Exercise task: Can you rewrite the records, starting at the beginning and ending at the line containing "Dot at: (239, 302)", with "dist" changed to "distance" and nothing else altered?

Provided material:
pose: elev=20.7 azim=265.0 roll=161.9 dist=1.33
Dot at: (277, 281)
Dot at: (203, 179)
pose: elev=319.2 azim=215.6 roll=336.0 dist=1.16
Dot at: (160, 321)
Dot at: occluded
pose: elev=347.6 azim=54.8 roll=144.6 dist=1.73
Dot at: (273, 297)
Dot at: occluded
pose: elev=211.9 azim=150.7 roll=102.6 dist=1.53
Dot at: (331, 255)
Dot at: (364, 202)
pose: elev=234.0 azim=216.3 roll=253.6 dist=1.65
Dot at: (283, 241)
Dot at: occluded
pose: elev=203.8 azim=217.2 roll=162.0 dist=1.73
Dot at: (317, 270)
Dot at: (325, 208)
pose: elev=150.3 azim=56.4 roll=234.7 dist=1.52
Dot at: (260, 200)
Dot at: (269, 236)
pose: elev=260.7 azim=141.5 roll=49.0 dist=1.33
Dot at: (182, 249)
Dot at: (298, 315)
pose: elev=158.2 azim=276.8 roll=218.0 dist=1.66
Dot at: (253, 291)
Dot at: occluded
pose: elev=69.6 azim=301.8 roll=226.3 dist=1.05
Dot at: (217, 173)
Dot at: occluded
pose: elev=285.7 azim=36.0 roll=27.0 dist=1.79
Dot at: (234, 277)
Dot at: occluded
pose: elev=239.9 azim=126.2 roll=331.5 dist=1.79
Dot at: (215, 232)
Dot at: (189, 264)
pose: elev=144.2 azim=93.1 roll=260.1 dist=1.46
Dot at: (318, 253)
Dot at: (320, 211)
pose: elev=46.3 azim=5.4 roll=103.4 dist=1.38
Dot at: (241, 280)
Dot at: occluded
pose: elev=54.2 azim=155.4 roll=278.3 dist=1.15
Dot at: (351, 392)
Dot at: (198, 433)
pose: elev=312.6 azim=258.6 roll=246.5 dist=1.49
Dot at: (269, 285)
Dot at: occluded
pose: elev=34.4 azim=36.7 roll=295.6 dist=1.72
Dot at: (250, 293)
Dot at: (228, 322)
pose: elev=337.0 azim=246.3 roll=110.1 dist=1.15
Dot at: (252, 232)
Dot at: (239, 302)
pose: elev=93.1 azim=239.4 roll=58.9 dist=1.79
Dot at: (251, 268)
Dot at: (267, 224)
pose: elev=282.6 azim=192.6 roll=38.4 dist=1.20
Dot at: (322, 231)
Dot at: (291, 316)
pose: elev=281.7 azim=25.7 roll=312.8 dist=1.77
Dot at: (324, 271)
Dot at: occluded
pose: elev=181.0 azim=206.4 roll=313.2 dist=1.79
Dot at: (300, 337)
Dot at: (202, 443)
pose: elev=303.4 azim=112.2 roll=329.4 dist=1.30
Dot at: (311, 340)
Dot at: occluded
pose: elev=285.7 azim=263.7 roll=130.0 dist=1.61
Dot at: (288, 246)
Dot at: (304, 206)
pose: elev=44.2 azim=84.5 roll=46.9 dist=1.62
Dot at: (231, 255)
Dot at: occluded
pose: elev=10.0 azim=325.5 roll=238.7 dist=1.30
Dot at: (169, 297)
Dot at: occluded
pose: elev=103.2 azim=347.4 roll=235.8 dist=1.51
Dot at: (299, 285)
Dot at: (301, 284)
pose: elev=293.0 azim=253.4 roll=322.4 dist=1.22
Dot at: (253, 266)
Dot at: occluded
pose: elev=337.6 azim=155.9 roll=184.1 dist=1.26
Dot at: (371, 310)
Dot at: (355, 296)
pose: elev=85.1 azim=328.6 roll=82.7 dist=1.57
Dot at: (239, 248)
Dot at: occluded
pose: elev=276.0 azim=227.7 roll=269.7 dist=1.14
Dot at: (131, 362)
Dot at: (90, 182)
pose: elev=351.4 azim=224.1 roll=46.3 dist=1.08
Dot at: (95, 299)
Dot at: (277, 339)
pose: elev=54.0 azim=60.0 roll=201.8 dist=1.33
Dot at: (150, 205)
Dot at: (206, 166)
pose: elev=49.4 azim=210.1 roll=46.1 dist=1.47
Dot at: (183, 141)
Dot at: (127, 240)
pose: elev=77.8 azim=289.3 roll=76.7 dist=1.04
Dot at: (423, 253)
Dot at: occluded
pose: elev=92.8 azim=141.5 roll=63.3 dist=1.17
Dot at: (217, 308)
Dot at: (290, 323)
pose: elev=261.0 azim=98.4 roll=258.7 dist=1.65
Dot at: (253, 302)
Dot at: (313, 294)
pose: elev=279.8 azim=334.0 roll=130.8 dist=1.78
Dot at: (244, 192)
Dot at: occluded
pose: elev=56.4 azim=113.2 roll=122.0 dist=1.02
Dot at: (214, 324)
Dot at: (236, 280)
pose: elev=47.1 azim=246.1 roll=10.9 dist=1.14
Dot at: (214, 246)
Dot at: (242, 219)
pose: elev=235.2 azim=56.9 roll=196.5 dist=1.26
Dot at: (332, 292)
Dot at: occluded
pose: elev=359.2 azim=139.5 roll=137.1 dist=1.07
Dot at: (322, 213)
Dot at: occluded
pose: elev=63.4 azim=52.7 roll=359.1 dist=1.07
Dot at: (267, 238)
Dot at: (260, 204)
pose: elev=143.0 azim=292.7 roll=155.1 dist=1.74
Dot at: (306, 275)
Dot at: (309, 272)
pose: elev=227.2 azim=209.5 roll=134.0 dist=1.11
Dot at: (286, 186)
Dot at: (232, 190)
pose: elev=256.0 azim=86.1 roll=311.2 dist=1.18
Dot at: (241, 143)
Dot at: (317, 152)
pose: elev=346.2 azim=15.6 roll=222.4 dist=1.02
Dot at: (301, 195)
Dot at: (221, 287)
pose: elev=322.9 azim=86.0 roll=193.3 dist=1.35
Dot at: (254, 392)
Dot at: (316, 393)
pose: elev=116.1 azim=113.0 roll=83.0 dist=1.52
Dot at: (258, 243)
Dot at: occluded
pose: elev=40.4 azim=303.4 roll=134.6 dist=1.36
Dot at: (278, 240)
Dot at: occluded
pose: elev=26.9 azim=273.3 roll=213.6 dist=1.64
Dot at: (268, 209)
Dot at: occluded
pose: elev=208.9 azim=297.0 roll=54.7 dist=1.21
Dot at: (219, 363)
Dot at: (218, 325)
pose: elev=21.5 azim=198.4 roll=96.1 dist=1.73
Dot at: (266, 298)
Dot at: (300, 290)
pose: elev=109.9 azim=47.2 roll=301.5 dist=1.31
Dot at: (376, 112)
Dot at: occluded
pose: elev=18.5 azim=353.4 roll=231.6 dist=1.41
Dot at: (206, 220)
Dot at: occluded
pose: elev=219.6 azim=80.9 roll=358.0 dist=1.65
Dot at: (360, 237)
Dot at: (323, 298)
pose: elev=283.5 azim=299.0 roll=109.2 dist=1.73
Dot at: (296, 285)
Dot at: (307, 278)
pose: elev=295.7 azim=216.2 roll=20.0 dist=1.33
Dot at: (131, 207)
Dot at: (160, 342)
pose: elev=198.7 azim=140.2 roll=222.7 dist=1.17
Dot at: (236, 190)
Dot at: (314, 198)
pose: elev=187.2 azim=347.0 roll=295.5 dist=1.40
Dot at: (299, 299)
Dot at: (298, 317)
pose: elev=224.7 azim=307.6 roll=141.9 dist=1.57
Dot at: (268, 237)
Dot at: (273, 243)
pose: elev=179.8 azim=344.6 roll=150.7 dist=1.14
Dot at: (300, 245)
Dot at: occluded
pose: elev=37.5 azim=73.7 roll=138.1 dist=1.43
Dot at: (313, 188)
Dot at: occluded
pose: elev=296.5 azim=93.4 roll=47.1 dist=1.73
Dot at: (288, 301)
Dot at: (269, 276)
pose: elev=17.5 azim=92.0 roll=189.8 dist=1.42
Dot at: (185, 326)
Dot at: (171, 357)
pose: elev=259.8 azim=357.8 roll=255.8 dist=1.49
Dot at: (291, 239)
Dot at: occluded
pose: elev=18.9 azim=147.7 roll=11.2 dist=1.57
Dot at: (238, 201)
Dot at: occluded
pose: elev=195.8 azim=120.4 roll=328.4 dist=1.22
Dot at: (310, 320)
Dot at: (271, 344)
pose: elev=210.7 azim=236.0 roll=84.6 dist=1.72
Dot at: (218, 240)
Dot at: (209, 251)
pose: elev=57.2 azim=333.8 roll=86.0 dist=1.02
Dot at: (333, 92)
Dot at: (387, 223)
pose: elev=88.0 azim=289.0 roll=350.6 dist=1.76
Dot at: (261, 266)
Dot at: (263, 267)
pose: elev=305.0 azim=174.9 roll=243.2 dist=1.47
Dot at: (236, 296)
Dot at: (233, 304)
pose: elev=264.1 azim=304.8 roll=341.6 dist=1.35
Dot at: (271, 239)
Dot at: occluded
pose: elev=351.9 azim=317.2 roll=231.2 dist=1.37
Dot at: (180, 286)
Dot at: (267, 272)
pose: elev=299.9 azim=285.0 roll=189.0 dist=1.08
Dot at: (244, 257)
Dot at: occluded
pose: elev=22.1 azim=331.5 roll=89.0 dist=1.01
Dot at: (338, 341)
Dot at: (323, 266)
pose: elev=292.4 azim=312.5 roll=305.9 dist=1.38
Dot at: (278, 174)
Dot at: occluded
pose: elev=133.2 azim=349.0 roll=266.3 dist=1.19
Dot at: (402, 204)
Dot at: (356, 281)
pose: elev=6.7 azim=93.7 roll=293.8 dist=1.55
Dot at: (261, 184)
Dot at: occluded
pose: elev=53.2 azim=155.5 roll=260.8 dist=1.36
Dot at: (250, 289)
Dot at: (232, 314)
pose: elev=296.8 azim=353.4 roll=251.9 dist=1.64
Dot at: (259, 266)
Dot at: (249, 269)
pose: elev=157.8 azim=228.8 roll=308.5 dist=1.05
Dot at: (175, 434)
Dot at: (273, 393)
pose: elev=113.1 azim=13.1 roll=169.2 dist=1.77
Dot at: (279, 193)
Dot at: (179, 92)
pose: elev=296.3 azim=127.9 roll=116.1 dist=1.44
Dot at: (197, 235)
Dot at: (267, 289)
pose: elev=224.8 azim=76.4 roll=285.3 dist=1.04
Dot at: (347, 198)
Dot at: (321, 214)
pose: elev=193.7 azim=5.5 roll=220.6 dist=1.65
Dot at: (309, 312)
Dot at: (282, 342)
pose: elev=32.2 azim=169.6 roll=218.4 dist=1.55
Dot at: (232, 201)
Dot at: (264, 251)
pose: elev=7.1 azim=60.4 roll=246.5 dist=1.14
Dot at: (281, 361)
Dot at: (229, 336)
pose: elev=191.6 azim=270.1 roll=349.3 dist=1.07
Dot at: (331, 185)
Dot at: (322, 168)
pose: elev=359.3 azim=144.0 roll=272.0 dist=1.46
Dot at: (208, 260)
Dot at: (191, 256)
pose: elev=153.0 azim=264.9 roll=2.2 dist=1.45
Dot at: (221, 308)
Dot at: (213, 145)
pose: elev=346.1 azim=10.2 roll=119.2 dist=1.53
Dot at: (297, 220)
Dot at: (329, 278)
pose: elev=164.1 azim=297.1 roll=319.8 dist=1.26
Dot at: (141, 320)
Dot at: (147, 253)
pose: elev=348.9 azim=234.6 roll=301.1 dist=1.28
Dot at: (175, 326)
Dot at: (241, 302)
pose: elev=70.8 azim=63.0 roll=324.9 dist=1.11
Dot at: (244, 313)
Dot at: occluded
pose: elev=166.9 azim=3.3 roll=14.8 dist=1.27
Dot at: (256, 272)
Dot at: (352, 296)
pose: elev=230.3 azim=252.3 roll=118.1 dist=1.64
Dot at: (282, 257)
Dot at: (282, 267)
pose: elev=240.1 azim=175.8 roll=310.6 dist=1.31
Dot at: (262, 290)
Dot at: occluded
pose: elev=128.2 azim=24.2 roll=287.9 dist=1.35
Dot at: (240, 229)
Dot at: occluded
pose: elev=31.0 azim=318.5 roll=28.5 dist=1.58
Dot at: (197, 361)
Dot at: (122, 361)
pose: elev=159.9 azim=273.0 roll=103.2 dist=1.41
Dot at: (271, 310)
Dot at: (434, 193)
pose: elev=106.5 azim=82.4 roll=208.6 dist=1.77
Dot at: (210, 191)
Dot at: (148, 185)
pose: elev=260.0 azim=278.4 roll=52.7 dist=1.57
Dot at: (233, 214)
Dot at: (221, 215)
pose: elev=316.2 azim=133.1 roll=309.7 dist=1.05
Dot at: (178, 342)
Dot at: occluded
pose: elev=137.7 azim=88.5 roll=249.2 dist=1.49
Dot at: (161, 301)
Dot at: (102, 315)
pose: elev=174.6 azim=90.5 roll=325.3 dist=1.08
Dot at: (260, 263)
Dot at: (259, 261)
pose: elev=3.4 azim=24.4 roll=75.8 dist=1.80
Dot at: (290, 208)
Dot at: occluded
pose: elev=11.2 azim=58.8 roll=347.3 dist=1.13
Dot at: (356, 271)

Solution to the problem:
pose: elev=20.7 azim=265.0 roll=161.9 distance=1.33
Dot at: (277, 281)
Dot at: (203, 179)
pose: elev=319.2 azim=215.6 roll=336.0 distance=1.16
Dot at: (160, 321)
Dot at: occluded
pose: elev=347.6 azim=54.8 roll=144.6 distance=1.73
Dot at: (273, 297)
Dot at: occluded
pose: elev=211.9 azim=150.7 roll=102.6 distance=1.53
Dot at: (331, 255)
Dot at: (364, 202)
pose: elev=234.0 azim=216.3 roll=253.6 distance=1.65
Dot at: (283, 241)
Dot at: occluded
pose: elev=203.8 azim=217.2 roll=162.0 distance=1.73
Dot at: (317, 270)
Dot at: (325, 208)
pose: elev=150.3 azim=56.4 roll=234.7 distance=1.52
Dot at: (260, 200)
Dot at: (269, 236)
pose: elev=260.7 azim=141.5 roll=49.0 distance=1.33
Dot at: (182, 249)
Dot at: (298, 315)
pose: elev=158.2 azim=276.8 roll=218.0 distance=1.66
Dot at: (253, 291)
Dot at: occluded
pose: elev=69.6 azim=301.8 roll=226.3 distance=1.05
Dot at: (217, 173)
Dot at: occluded
pose: elev=285.7 azim=36.0 roll=27.0 distance=1.79
Dot at: (234, 277)
Dot at: occluded
pose: elev=239.9 azim=126.2 roll=331.5 distance=1.79
Dot at: (215, 232)
Dot at: (189, 264)
pose: elev=144.2 azim=93.1 roll=260.1 distance=1.46
Dot at: (318, 253)
Dot at: (320, 211)
pose: elev=46.3 azim=5.4 roll=103.4 distance=1.38
Dot at: (241, 280)
Dot at: occluded
pose: elev=54.2 azim=155.4 roll=278.3 distance=1.15
Dot at: (351, 392)
Dot at: (198, 433)
pose: elev=312.6 azim=258.6 roll=246.5 distance=1.49
Dot at: (269, 285)
Dot at: occluded
pose: elev=34.4 azim=36.7 roll=295.6 distance=1.72
Dot at: (250, 293)
Dot at: (228, 322)
pose: elev=337.0 azim=246.3 roll=110.1 distance=1.15
Dot at: (252, 232)
Dot at: (239, 302)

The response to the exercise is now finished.